__EXTRACT PROVIDED__
Wolfgang Abel delivered a speech in 1938 at the "Congres International des Sciences Anthropologiques et Ethnologiques, Deuxieme Session, Copenhague 1938". The topic was: Die Rasse der rumänischen Zigeuner. Meaning, On the Race of the Romanian Gypsies.

In the same year, Abel was, in addition to his work at the KWI, lecturer in anthropology, as well as Deputy Head of the Department of racial hygiene of the German High School for Politics. After joining the SS in 1935, he also worked as Chief Appraiser for the Imperial Family Office. At the Kaiser Wilhelm Institute, Wolfgang Abel rose in 1940 to the head of the Department of Ethnography. In July 1941, he was appointed an extraordinary Professor. Previously, already Assistant of Eugenics to Eugen Fischer, he was from 1943 to 1945 his successor to the Chair of professorship in the University of Berlin. At the same time, he worked at this time for the high command of the German Army (OKH).

In addition to his teachings, Wolfgang Abel assumed the management of the Institute Awards of the German High School for Politics in 1943. In 1945, Abel was dismissed from the University of Berlin. From 1945 to 1947, he was interned by the Americans. He then lived as a portrait painter in Austria.

__EXTRACTED INFORMATION__
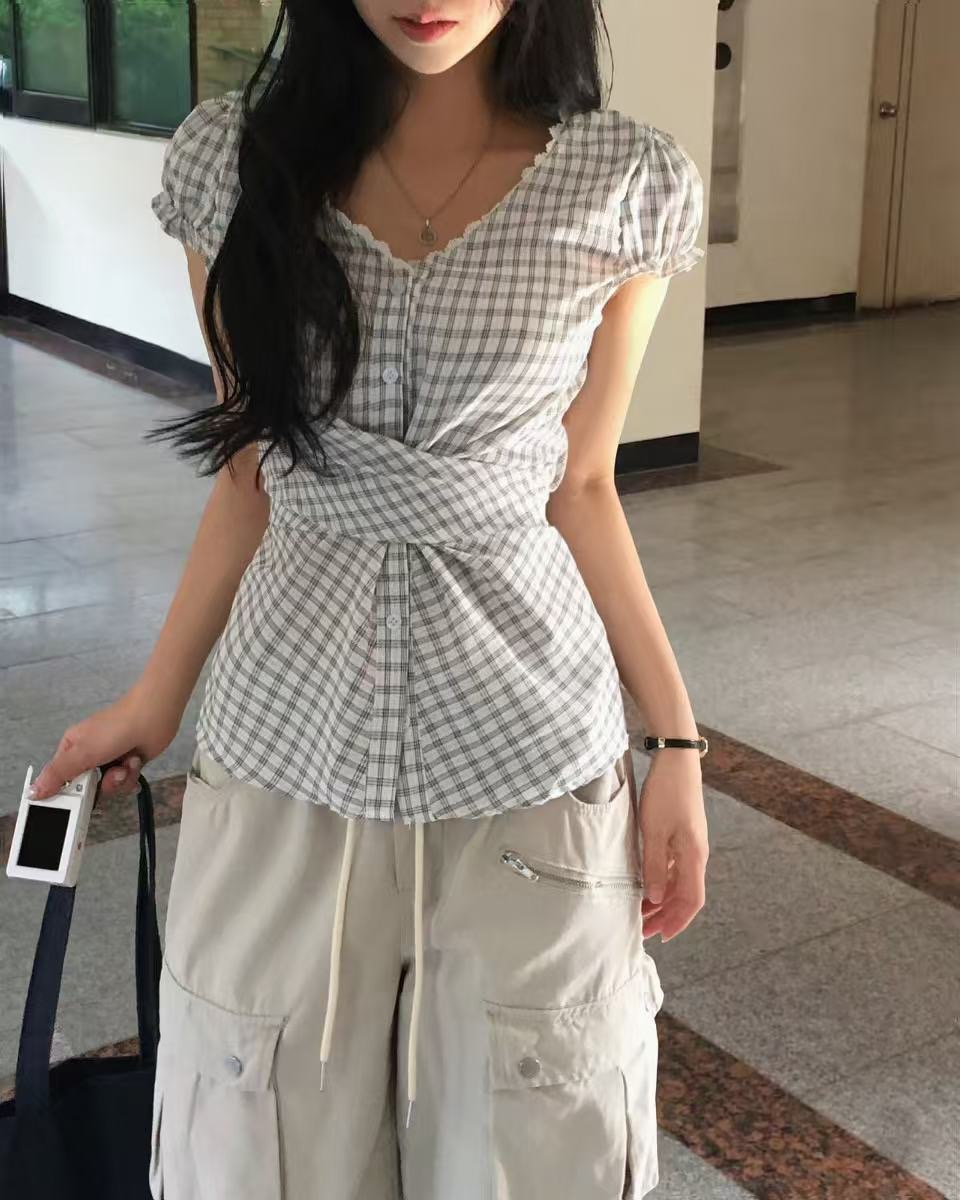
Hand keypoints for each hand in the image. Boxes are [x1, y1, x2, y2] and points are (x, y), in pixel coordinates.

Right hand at [27, 686, 178, 800]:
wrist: (154, 716)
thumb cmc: (116, 727)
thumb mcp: (81, 753)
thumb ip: (58, 774)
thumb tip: (34, 791)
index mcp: (71, 748)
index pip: (60, 778)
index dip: (66, 792)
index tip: (73, 802)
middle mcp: (89, 755)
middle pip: (86, 787)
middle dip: (99, 785)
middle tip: (108, 774)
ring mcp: (110, 759)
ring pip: (107, 787)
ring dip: (119, 779)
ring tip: (125, 764)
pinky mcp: (128, 764)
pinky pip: (124, 782)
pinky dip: (131, 775)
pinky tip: (135, 761)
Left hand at [637, 749, 708, 942]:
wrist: (677, 762)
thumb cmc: (666, 793)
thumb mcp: (654, 830)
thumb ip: (655, 865)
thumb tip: (656, 898)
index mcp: (694, 856)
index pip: (691, 900)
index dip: (678, 921)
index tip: (661, 937)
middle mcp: (697, 855)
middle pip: (686, 895)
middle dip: (667, 916)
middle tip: (643, 929)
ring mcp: (691, 845)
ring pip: (680, 883)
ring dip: (663, 900)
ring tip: (642, 912)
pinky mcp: (683, 836)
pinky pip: (676, 868)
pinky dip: (663, 882)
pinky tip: (647, 885)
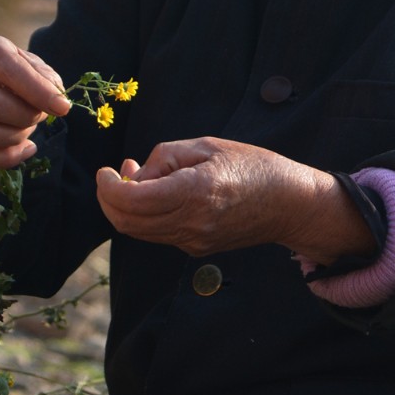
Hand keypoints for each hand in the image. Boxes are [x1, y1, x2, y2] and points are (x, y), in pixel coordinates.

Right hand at [0, 34, 70, 169]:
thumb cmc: (9, 69)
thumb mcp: (28, 62)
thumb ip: (45, 78)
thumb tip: (56, 101)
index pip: (11, 73)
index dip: (39, 93)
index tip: (63, 108)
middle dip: (27, 117)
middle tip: (40, 115)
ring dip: (17, 138)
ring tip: (28, 128)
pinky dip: (7, 159)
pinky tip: (25, 149)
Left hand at [95, 137, 374, 261]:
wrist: (289, 204)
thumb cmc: (253, 165)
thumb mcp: (207, 146)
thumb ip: (164, 157)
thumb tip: (135, 176)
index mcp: (194, 192)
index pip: (131, 201)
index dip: (107, 187)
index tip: (105, 171)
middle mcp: (190, 223)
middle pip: (127, 223)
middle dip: (109, 200)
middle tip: (111, 176)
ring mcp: (193, 241)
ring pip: (139, 232)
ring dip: (125, 208)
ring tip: (135, 177)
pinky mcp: (196, 248)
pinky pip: (158, 234)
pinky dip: (145, 216)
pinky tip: (156, 193)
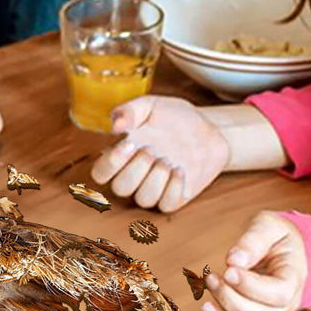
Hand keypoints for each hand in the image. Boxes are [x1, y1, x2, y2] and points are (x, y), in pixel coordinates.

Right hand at [90, 95, 229, 211]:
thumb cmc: (175, 117)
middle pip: (120, 189)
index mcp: (123, 155)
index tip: (130, 143)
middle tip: (152, 149)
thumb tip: (115, 126)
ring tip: (168, 159)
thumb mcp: (150, 105)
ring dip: (155, 179)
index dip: (110, 163)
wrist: (209, 130)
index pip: (101, 173)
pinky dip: (173, 188)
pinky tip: (180, 170)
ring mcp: (155, 188)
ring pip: (143, 199)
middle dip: (136, 169)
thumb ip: (129, 111)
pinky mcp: (175, 197)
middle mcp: (136, 175)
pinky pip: (166, 205)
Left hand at [202, 212, 307, 310]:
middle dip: (230, 301)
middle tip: (211, 279)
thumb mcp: (269, 226)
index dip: (249, 286)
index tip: (227, 269)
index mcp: (293, 279)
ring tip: (206, 305)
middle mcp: (287, 307)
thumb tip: (234, 260)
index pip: (277, 294)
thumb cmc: (276, 238)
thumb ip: (254, 239)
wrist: (286, 253)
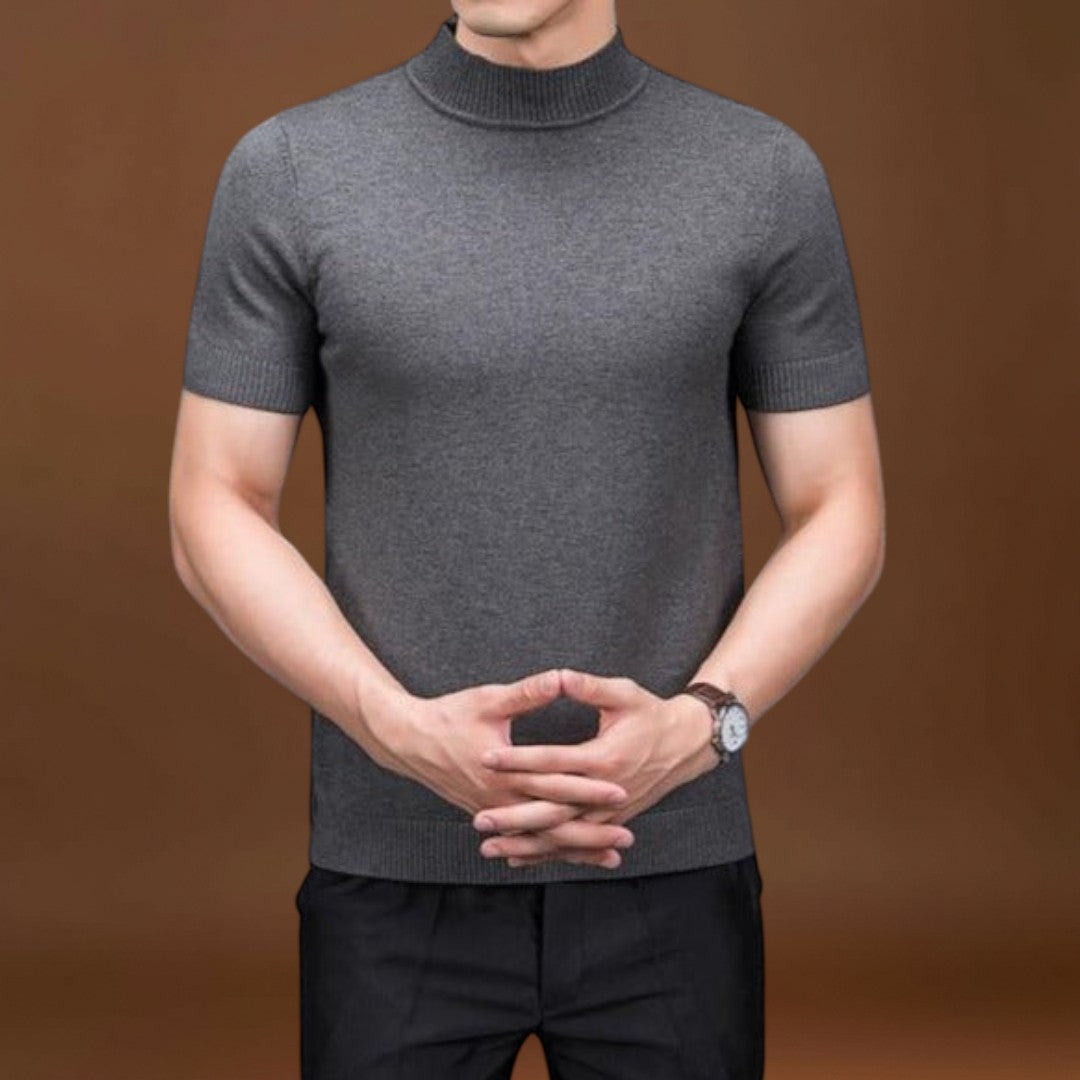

__EXERCISE PROMPT__
Write what comes next in the passage on Wolfgang Abel's career, starting after its last sentence. The lines above play no part here.

__TASK ANSWER__
Abel was involved in German racial investigations. For instance, from 1941 to 1942, he studied Soviet prisoners of war. His "racial surveys" proposed "either the extermination of the Russian people or the Germanization of the Nordic elements of the Russian people" based on his analysis of the racial component of his Soviet research subjects. In the framework of the General Plan East, Abel worked out a plan for a "progressive elimination" of the "Russian race' with which he wanted all "Russian Nordic types "Germanized" and the rest deported to Siberia, in May 1942. Abel was also tasked to investigate Black children of the Rhineland to determine the effects of racial mixture on their physical and intellectual constitution. He concluded that his subjects demonstrated various degrees of deficiency in intellectual ability and behavior.

Abel was in charge of several sterilization campaign against the Gypsies, Afro-Germans, and Africans under German colonial rule.

== Later life and death ==
After World War II, he lived in Austria until he died in 1997.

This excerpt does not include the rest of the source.